::: MATERIAL FOR THE TASK

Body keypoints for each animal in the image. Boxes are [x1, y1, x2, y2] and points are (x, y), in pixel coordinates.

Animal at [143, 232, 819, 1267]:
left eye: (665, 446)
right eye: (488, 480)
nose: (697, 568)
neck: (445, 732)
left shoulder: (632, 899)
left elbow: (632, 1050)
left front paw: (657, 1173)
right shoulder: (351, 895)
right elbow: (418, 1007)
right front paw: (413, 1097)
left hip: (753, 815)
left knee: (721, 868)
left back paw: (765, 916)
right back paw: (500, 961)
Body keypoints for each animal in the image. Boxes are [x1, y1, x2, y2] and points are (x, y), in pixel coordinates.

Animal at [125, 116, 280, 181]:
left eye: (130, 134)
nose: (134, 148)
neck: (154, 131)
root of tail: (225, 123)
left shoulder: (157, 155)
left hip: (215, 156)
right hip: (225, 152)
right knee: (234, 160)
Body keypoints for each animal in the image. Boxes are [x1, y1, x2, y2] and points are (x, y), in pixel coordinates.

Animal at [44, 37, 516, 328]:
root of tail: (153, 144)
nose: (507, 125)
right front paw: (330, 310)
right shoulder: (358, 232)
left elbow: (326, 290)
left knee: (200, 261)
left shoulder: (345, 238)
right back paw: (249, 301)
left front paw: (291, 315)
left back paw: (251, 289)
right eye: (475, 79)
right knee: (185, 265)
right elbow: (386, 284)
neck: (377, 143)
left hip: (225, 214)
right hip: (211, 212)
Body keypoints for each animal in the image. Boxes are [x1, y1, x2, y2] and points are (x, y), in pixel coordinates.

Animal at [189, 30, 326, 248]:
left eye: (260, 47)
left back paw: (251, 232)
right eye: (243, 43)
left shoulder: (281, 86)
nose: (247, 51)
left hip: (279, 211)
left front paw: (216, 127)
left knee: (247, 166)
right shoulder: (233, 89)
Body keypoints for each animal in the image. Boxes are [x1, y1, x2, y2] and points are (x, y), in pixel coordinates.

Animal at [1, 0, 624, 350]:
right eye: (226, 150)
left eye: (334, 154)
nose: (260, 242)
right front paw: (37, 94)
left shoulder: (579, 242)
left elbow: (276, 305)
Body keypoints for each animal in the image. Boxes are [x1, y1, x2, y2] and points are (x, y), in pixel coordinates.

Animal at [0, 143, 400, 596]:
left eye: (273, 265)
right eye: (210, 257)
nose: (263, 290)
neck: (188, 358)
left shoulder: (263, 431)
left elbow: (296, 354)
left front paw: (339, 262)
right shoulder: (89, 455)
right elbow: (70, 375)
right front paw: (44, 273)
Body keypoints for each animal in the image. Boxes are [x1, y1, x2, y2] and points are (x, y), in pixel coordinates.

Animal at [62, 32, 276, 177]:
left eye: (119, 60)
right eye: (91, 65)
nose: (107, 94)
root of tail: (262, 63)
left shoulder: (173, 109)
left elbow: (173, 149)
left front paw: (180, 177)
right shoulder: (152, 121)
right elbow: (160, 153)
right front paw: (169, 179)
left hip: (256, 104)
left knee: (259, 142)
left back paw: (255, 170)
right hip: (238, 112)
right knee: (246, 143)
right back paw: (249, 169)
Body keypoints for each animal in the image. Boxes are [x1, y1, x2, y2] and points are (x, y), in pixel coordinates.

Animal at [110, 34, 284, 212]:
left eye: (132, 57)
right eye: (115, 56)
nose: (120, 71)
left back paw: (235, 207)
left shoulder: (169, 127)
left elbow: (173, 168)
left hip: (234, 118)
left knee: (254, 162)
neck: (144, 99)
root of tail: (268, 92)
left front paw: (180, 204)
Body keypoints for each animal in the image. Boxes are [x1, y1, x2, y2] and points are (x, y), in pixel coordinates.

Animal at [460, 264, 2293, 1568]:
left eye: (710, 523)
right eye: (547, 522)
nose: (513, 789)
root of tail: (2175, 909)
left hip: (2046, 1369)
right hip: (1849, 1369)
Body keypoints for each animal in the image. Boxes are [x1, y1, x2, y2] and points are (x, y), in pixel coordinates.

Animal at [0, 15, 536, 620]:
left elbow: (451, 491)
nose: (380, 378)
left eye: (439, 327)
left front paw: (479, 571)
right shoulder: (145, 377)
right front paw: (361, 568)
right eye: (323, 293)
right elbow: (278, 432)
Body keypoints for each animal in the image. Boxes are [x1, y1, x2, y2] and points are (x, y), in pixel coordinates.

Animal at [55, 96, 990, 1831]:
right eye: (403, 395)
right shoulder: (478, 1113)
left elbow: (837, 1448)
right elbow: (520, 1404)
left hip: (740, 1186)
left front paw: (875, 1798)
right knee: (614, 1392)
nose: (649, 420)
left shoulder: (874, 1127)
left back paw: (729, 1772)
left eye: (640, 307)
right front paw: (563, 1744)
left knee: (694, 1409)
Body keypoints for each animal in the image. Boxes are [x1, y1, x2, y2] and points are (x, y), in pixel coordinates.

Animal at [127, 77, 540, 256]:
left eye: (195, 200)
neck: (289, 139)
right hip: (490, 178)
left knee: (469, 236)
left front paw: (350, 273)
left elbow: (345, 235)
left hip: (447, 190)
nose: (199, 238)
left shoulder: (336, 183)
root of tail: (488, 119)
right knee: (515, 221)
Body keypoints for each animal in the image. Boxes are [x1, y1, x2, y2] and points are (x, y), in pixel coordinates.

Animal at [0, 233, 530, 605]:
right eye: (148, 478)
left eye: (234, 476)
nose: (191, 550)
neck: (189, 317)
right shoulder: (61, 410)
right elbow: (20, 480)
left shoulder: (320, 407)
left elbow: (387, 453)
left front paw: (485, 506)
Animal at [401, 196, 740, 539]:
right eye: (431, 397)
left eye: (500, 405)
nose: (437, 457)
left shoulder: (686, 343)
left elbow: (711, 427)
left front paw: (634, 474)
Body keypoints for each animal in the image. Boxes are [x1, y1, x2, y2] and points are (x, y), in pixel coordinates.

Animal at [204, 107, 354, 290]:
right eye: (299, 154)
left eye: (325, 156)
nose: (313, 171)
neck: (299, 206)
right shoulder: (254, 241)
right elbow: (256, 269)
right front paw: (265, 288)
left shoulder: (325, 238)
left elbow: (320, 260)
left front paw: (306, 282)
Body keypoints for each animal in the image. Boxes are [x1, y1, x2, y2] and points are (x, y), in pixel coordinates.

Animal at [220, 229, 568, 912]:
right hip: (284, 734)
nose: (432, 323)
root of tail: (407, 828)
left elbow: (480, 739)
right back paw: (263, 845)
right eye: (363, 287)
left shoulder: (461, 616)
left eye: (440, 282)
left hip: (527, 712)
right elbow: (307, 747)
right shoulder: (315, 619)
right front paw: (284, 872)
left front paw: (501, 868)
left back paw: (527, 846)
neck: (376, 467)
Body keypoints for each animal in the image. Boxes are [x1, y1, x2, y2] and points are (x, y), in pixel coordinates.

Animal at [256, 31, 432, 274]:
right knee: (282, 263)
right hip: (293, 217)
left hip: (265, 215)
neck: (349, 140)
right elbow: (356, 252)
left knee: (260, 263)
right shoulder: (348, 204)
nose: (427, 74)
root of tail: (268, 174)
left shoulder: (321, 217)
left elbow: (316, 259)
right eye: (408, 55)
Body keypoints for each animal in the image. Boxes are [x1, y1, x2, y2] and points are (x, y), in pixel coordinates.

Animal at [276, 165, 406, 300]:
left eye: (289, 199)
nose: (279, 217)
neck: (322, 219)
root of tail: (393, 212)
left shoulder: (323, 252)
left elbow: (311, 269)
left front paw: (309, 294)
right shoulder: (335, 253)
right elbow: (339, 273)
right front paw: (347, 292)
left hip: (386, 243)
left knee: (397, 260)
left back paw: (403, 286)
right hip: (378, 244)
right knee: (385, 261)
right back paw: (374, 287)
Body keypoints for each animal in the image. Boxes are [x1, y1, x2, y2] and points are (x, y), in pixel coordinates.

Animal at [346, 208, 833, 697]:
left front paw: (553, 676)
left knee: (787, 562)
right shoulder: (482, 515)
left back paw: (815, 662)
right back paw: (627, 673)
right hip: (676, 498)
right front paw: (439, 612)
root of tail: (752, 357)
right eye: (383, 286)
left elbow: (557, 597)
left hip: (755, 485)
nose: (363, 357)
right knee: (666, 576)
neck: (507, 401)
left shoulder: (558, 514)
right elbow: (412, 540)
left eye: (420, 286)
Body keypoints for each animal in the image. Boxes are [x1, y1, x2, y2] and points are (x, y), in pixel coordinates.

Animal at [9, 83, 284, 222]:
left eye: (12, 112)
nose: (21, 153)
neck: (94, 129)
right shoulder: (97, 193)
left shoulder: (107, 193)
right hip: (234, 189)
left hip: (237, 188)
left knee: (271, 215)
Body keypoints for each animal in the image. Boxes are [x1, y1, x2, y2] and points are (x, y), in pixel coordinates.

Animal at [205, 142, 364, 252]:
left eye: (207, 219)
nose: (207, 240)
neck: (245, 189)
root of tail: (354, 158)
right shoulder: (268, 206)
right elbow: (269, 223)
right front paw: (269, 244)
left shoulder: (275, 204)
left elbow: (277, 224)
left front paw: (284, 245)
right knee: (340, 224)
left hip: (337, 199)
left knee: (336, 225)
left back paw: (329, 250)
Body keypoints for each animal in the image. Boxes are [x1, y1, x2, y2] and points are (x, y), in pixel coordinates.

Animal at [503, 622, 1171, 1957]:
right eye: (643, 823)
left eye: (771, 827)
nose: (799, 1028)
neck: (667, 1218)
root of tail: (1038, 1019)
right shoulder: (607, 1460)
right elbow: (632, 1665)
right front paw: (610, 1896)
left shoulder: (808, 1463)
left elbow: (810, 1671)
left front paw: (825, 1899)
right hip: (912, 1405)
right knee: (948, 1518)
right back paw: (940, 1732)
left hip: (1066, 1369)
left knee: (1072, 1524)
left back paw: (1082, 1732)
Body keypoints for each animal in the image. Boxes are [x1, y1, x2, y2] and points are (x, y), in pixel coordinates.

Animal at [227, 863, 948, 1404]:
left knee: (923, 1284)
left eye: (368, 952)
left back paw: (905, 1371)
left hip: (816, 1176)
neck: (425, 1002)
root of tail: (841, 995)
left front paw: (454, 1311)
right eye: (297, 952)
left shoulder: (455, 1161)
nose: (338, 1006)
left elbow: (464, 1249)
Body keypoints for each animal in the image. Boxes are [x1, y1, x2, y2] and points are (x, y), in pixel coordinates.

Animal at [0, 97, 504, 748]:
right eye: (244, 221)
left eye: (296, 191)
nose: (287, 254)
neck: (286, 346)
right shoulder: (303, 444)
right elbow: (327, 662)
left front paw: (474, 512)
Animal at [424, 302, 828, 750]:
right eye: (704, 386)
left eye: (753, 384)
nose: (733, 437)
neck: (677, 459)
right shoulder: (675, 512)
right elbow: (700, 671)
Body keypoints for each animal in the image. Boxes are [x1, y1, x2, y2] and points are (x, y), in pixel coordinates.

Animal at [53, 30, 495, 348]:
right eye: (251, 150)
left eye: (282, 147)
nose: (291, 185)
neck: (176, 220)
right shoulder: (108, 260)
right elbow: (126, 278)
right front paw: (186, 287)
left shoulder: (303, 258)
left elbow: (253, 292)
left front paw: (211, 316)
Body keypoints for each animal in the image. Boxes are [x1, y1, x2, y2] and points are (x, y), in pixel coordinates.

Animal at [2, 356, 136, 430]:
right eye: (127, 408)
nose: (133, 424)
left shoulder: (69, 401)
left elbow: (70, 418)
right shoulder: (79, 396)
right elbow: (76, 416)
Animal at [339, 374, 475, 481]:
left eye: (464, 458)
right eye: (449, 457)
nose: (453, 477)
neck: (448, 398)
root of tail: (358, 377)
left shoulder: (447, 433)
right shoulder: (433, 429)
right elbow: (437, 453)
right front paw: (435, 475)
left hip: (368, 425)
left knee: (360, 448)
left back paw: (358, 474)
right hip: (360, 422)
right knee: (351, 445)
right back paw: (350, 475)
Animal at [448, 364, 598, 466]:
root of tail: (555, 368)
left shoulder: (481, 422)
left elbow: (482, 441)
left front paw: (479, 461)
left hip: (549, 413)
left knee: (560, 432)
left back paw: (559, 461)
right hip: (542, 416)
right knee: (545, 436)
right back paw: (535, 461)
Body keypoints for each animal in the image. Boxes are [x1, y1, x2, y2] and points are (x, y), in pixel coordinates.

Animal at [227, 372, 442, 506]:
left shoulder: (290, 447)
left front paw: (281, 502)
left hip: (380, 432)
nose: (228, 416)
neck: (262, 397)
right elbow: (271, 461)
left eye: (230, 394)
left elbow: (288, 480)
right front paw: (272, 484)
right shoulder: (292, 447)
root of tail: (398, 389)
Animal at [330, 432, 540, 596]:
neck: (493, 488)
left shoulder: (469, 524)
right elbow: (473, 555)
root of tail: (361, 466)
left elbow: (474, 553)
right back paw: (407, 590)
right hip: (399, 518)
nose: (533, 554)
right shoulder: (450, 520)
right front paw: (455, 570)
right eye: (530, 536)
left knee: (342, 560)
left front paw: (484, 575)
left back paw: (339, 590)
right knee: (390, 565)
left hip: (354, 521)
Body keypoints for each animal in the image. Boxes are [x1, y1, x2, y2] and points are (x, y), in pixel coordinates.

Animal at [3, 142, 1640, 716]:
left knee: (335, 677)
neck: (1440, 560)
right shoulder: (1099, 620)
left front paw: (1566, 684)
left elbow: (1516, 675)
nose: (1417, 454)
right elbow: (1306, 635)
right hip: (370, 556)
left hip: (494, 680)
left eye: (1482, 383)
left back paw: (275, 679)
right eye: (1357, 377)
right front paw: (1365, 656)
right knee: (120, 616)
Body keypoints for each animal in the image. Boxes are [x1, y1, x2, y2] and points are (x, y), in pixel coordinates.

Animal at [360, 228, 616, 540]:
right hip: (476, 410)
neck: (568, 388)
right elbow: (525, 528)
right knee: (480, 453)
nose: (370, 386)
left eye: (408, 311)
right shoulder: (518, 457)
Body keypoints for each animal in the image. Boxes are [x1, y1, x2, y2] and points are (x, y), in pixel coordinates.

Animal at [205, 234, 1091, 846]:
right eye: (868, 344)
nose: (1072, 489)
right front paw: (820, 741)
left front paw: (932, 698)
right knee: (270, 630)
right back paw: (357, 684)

::::::

WHAT THE TASK ASKS: Taking the entries above, write out exactly the lines starting with the line containing "left back paw: (815, 662)" and going on through the line containing "right hip: (234, 189)", both included, and nothing else.

RESULT OF THIS TASK:
left back paw: (815, 662)
right back paw: (627, 673)
right hip: (676, 498)
right front paw: (439, 612)
root of tail: (752, 357)
right eye: (383, 286)
left elbow: (557, 597)
left hip: (755, 485)
nose: (363, 357)
right knee: (666, 576)
neck: (507, 401)
left shoulder: (558, 514)
right elbow: (412, 540)
left eye: (420, 286)
Body keypoints for each animal in the image. Boxes are [x1, y1, x2, y2] and points are (x, y), in pixel coordinates.

Animal at [9, 83, 284, 222]:
left eye: (12, 112)
nose: (21, 153)
neck: (94, 129)
right shoulder: (97, 193)
left shoulder: (107, 193)
right hip: (234, 189)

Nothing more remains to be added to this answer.